Work instruction.
Filter the data for lines with the word "Please", then copy every line so identified.

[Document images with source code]
┏━━
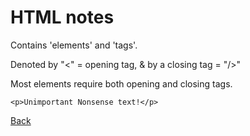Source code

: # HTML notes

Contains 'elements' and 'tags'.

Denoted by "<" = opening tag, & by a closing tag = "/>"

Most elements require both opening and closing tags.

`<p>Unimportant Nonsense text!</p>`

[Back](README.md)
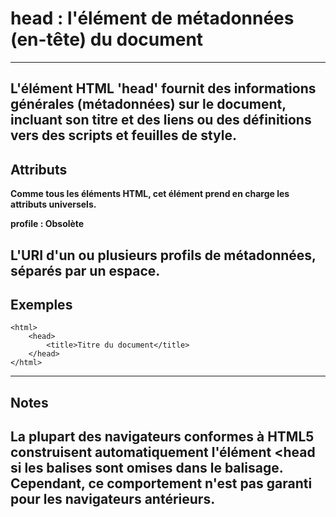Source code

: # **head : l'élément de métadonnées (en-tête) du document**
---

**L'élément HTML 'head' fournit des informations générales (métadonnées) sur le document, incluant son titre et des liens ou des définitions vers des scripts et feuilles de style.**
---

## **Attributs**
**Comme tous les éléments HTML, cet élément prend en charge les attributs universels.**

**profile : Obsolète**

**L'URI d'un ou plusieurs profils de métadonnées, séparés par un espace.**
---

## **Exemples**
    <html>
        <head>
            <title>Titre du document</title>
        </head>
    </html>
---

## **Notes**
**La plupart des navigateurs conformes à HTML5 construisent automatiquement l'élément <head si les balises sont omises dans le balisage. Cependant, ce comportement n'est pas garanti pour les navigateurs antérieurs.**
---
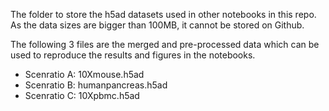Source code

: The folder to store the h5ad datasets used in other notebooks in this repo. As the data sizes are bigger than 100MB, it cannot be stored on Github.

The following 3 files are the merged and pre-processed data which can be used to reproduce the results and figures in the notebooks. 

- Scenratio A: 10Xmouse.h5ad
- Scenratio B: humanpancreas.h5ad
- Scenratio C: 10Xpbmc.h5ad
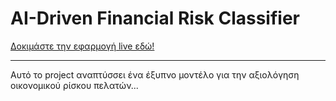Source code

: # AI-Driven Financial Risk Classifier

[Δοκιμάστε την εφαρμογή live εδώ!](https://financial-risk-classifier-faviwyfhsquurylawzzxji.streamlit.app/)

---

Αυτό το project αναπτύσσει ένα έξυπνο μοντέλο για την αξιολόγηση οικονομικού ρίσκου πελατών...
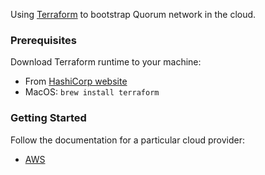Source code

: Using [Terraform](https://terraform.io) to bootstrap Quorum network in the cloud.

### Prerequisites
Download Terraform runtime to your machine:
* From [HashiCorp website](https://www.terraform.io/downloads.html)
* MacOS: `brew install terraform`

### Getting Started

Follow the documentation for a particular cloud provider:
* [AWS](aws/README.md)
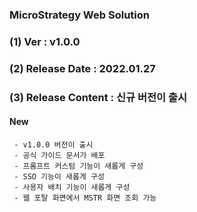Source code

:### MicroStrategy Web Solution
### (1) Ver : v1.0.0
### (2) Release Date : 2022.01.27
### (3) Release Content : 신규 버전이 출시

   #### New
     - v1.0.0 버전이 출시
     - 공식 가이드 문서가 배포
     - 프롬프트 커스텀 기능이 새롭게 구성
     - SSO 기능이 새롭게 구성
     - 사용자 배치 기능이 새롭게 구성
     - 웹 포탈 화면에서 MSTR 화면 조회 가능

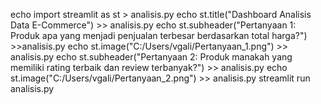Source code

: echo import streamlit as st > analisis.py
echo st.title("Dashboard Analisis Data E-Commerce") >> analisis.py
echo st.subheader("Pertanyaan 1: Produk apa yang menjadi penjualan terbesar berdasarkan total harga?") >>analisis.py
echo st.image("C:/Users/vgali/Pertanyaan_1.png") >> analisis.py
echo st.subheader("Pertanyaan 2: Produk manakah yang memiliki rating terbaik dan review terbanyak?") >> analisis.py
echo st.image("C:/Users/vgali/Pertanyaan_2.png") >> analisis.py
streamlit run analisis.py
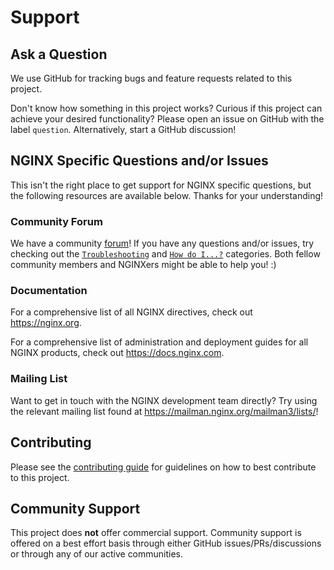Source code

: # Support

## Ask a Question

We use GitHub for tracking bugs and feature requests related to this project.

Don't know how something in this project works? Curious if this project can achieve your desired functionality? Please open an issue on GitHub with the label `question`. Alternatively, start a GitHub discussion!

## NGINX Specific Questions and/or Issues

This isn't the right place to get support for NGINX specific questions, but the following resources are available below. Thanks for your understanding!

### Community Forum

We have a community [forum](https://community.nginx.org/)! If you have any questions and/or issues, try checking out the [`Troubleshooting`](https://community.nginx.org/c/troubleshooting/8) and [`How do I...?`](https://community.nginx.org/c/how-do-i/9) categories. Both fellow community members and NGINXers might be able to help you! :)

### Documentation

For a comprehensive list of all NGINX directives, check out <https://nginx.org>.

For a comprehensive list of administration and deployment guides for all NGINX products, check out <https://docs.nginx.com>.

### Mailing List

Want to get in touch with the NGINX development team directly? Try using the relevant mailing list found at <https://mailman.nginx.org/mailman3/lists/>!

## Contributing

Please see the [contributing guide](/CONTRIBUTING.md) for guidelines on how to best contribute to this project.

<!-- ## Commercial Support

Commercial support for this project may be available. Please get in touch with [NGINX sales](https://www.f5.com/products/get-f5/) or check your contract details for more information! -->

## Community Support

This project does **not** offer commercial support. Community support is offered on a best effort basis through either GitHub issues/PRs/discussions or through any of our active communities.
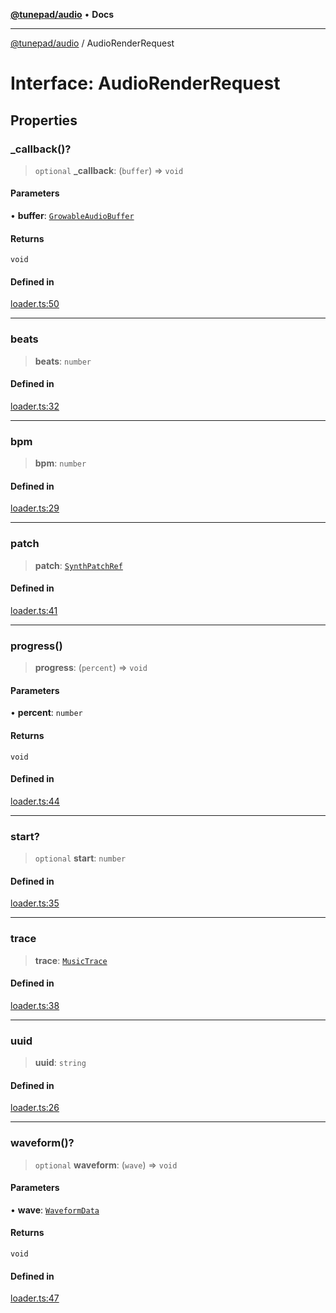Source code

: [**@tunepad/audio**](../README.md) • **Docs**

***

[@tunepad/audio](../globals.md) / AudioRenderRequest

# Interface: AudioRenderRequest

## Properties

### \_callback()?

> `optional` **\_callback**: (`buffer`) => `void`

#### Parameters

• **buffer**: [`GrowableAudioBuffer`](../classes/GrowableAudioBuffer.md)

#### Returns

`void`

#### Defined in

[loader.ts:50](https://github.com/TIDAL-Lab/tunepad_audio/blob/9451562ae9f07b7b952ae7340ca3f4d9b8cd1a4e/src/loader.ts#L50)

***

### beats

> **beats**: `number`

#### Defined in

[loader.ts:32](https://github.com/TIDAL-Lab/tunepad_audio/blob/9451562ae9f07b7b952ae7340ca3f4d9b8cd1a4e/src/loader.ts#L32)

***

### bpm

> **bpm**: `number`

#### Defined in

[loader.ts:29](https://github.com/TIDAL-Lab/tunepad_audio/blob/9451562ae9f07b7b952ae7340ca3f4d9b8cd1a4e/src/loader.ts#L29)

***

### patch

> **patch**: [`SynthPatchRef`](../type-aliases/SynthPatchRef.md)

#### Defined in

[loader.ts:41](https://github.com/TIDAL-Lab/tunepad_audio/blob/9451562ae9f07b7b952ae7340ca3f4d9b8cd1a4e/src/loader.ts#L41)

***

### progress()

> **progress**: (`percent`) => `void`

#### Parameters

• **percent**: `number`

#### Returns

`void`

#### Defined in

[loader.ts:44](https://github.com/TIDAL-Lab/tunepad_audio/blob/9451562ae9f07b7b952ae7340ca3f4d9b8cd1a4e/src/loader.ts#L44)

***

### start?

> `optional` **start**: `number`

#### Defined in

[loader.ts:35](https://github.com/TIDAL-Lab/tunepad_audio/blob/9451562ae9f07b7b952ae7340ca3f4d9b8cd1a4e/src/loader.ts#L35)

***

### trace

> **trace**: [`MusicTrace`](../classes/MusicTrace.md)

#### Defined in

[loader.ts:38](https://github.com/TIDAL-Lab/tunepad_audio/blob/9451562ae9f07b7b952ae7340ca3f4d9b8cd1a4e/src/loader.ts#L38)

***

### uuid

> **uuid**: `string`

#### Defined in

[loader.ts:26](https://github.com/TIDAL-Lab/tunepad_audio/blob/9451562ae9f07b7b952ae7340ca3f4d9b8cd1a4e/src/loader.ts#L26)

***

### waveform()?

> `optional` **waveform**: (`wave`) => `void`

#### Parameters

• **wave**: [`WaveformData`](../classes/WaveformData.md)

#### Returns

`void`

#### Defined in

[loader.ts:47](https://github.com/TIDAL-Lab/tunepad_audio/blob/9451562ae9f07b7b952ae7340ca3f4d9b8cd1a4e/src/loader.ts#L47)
┗━━
Result.
Don't know how something in this project works? Curious if this project can achieve your desired functionality? Please open an issue on GitHub with the label `question`. Alternatively, start a GitHub discussion!
Please see the [contributing guide](/CONTRIBUTING.md) for guidelines on how to best contribute to this project.
Commercial support for this project may be available. Please get in touch with [NGINX sales](https://www.f5.com/products/get-f5/) or check your contract details for more information! -->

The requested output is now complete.